### Document excerpt

--- START ---

Another test that goes hand in hand with this one is to check if error messages use a consistent style such as all start with a capital or small letter and all end or don't end with a period. Extra bonus points for using consistent quoting style.

ary · on July 14, 2023

This, at least in concept, looks like a potential successor to printf() et al. The general accessibility of it is lacking given that it's a C-only API at the moment (there don't appear to be bindings for other languages), and I'm left questioning whether format strings are the best way. Perhaps worse is better in this case.

When thinking about this problem I've not been able to get beyond the decision of "should it be done with something like a builder pattern and a graph of objects/structures" or "should it be done with a DSL" (which is what I consider the format strings approach to be). A DSL is more immediately convenient when creating output, but when you want to understand the structure you're emitting it seems better to have code that is explicit and imperative.

loeg · on July 14, 2023

libxo is in practice a poor approach to generating structured output from unix utilities. There are at least a few problems. The format strings do not easily replace existing formatted prints, so it is not straightforward to adopt. For anything more complicated than simple row records, you have to change the structure of your program significantly and might as well just use a different path for formatting structured output. It is unaware of locales, and as a result, butchers text in non ASCII/UTF-8 encodings. Finally, a separate-binary-with-structured-text-output is a poor library interface to quite a lot of these utilities -- a callable C API would be more broadly useful.

zokier · on July 14, 2023

Seeing that this originates from FreeBSD ecosystem, did it get actually adopted widely in FreeBSD base system? At least I interpreted that to have been the goal: https://juniper.github.io/libxo/libxo-manual.html#can-you-sh...

tedunangst · on July 14, 2023

It's used inconsistently. df uses it, but not du. ps, but not ls.

yyyk · on July 14, 2023

Libxo is used in FreeBSD. I can't say I'm a fan of the approach though.

Typical printf usage is imperative and additive:

if (enter) printf("Hello "); else printf("Goodbye "); printf("World!\n");

Using the format string forces the programmer to keep implicit state (the document format) all over the place or get an inconsistent document. For example, imagine the first printf calls the column 'Text' and the others call it 'Output'. We can easily do this for a single format, but the complexity will get higher the more we add.

If you do this properly (emit to an object and render from that), the result is trivially consistent. The difficulty here is to get streaming, this is however not always required and can be achieved with a little effort.

mpweiher · on July 14, 2023

> The difficulty here is to get streaming

Polymorphic Write Streams do this.

ACM DL: https://dl.acm.org/doi/10.1145/3359619.3359748

pdf: http://www.hirschfeld.org/writings/media/WeiherHirschfeld_20...

--- END ---

### Assignment 1
Please summarize the thread on libxo in two sentences.
### Assignment 2
In the records, switch "photo" to "image" in the stretch from the line containing "Schema: each photo" through the line containing "356.8], [0, 0, 1]] dist [-0.004840, 0.001238]", and give back only those lines, without the pictures.
The records are unrelated to the text.

### Exercise data
--- START ---

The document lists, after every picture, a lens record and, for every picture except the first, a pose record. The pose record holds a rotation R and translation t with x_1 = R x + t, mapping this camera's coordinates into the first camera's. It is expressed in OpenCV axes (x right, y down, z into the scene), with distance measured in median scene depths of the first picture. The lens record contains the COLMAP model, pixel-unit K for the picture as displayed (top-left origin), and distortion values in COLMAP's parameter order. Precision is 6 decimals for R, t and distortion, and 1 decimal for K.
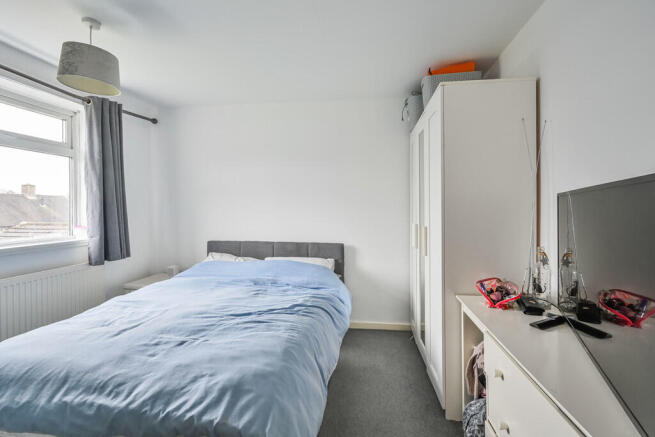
lens RADIAL K [[275.6, 0, 328.2], [0, 275.6, 215.9], [0, 0, 1]] dist [0.016393, -0.000283]
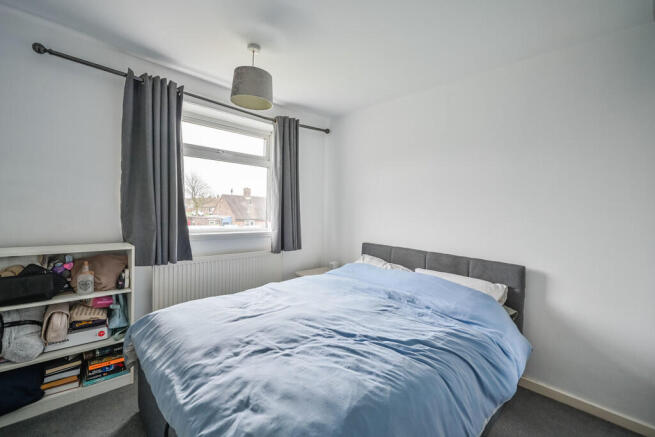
lens RADIAL K [[275.6, 0, 328.2], [0, 275.6, 215.9], [0, 0, 1]] dist [0.016393, -0.000283]
pose [[0.807369, 0.043149, -0.588467, 0.086021], [-0.053176, 0.998585, 0.000265, -0.000434], [0.587646, 0.031079, 0.808521, 0.185862]]
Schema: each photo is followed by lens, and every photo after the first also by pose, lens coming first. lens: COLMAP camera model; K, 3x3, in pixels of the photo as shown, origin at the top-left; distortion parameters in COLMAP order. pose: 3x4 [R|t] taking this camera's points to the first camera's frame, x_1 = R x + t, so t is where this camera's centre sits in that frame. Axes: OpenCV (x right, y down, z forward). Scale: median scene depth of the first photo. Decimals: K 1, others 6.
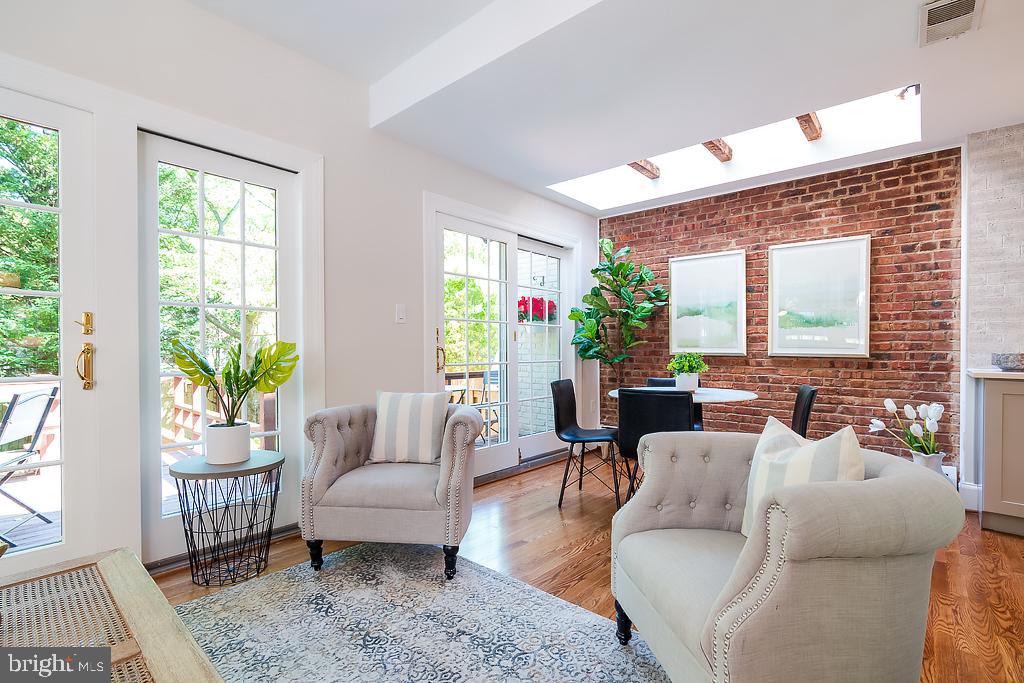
lens RADIAL K [[448.5, 0, 507.3], [0, 448.5, 356.8], [0, 0, 1]] dist [-0.004840, 0.001238]
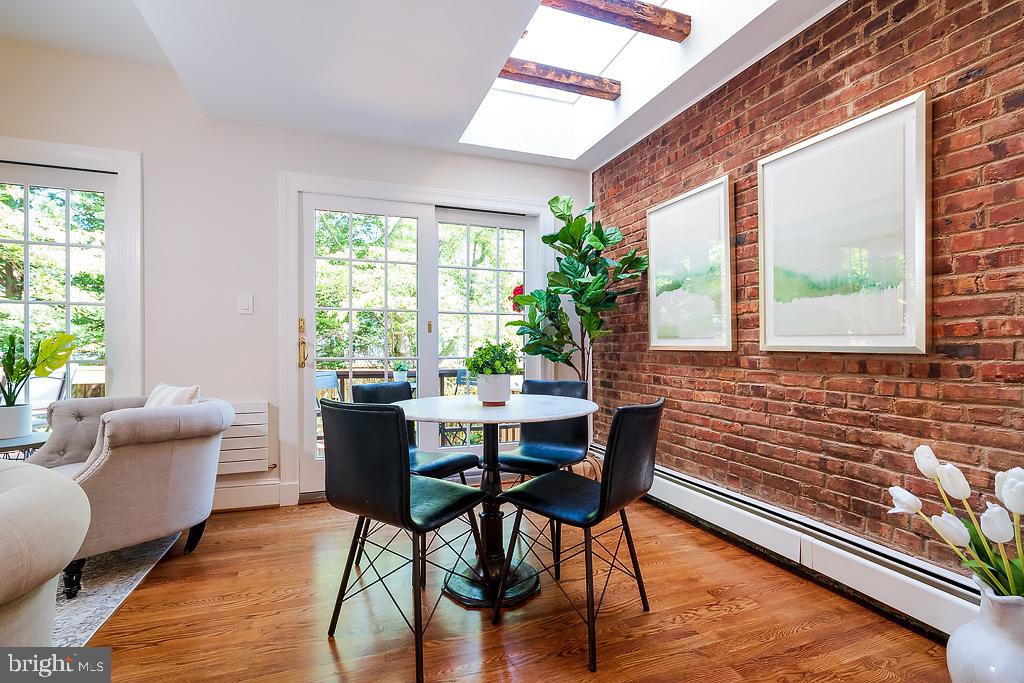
lens RADIAL K [[448.5, 0, 479.0], [0, 448.5, 354.7], [0, 0, 1]] dist [-0.004840, 0.001238]
pose [[0.886084, 0.007582, -0.463462, 0.563746], [-0.008254, 0.999966, 0.000577, 0.005729], [0.463451, 0.003314, 0.886116, 0.338514]]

--- END ---

### Written solution 1
Commenters weigh libxo, a format-string library for structured output from the FreeBSD ecosystem, as a possible successor to printf(). They doubt its C-only API, difficult adoption, lack of locale awareness and the implicit state its format strings force programmers to keep, note that FreeBSD uses it inconsistently, and suggest emitting to an object and rendering from that, with Polymorphic Write Streams offered as a way to get streaming.

### Written solution 2
Schema: each image is followed by lens, and every image after the first also by pose, lens coming first. lens: COLMAP camera model; K, 3x3, in pixels of the image as shown, origin at the top-left; distortion parameters in COLMAP order. pose: 3x4 [R|t] taking this camera's points to the first camera's frame, x_1 = R x + t, so t is where this camera's centre sits in that frame. Axes: OpenCV (x right, y down, z forward). Scale: median scene depth of the first image. Decimals: K 1, others 6.
lens RADIAL K [[448.5, 0, 507.3], [0, 448.5, 356.8], [0, 0, 1]] dist [-0.004840, 0.001238]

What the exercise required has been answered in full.